In the records that follow, find each line containing "hand" and copy it.

[Collected data]
------------------------
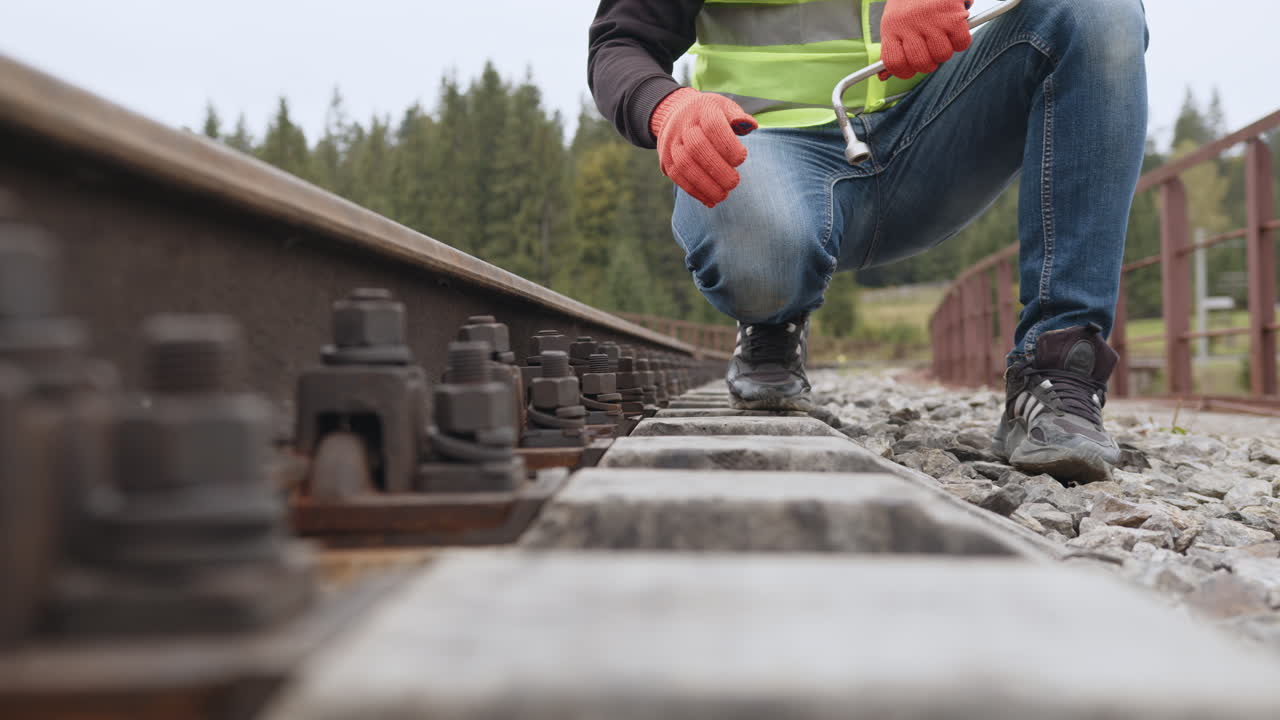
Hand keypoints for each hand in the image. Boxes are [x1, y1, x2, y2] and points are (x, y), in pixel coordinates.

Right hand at [650, 88, 756, 208]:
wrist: (674, 113)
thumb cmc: (708, 114)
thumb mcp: (724, 107)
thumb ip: (737, 116)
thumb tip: (751, 126)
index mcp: (702, 109)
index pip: (713, 126)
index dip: (728, 145)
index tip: (741, 159)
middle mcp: (683, 125)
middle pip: (697, 147)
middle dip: (717, 169)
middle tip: (734, 182)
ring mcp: (671, 143)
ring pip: (684, 165)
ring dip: (705, 184)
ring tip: (722, 196)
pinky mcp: (666, 160)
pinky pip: (677, 177)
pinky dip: (694, 191)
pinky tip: (710, 200)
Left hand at [877, 0, 972, 80]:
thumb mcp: (894, 19)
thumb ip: (891, 46)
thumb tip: (882, 76)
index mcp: (892, 28)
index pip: (895, 64)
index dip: (904, 72)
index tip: (910, 68)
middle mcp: (910, 26)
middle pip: (921, 64)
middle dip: (928, 63)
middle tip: (930, 51)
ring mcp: (932, 22)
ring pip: (942, 56)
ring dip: (945, 51)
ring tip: (942, 37)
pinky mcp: (953, 17)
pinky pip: (961, 44)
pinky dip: (961, 41)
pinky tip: (955, 30)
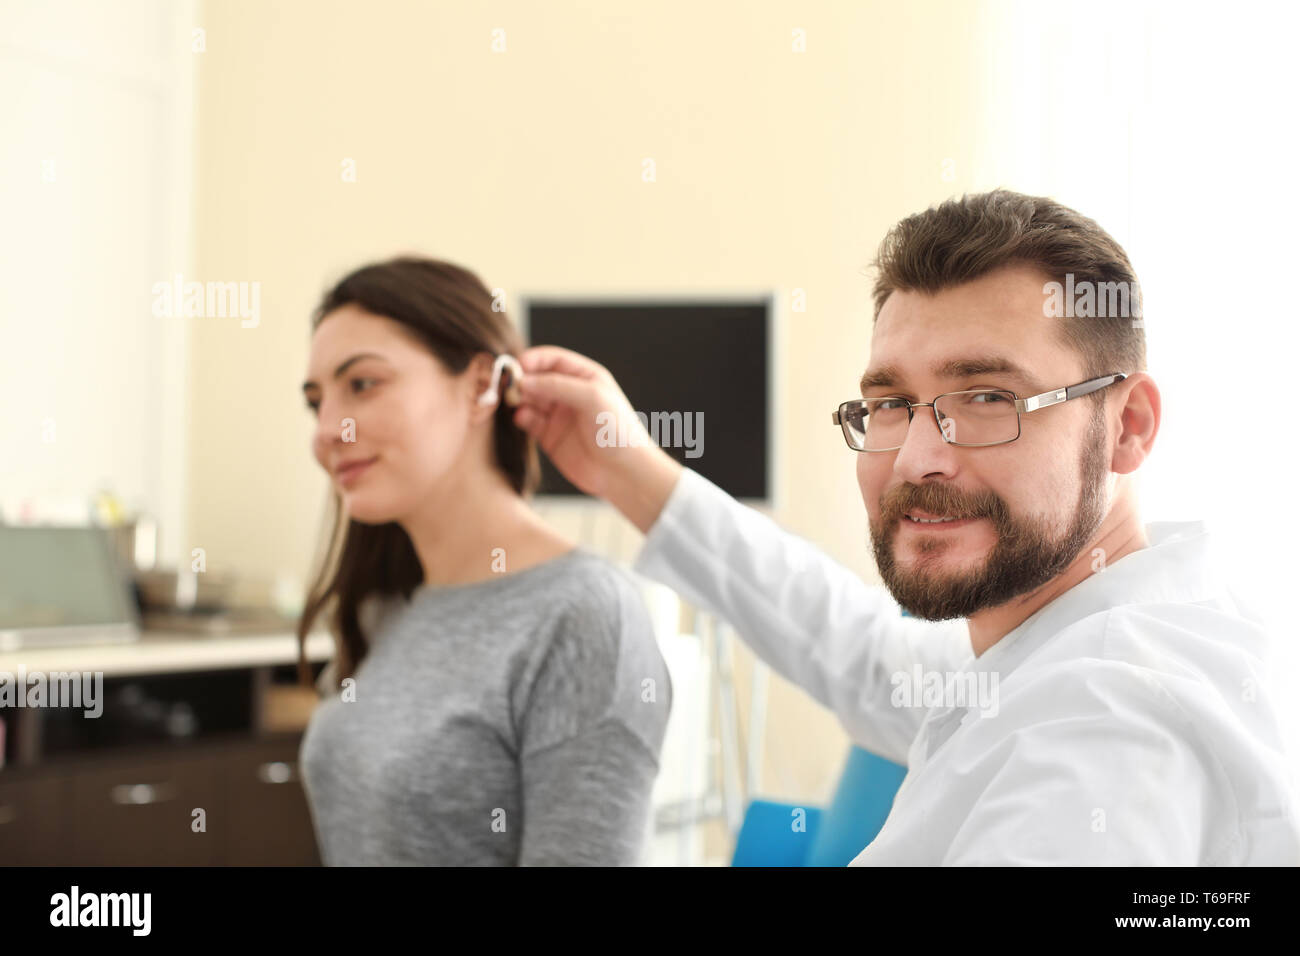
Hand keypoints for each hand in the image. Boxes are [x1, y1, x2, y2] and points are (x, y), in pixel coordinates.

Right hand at [512, 345, 681, 532]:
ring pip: (529, 398)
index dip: (533, 360)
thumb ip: (557, 385)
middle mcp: (569, 393)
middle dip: (521, 379)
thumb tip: (524, 380)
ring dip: (518, 398)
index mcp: (585, 377)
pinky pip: (529, 421)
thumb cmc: (618, 430)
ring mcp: (558, 415)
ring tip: (512, 401)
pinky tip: (521, 418)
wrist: (623, 471)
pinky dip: (521, 417)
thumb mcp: (592, 398)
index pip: (552, 359)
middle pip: (536, 378)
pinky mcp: (549, 436)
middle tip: (508, 384)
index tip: (516, 365)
------------------------
- [Completed task]
Hand keypoints for each hand in the image. Boxes are [x1, y1, x2, y2] and points are (x, y), in pixel coordinates.
Right hand at [650, 88, 756, 208]:
Left hand at [877, 0, 972, 80]:
Hand keypoints for each hand in the image. Boxes are [x1, y1, x2, y2] and points are (x, y), in pixel coordinates.
Right hand at [512, 345, 681, 532]:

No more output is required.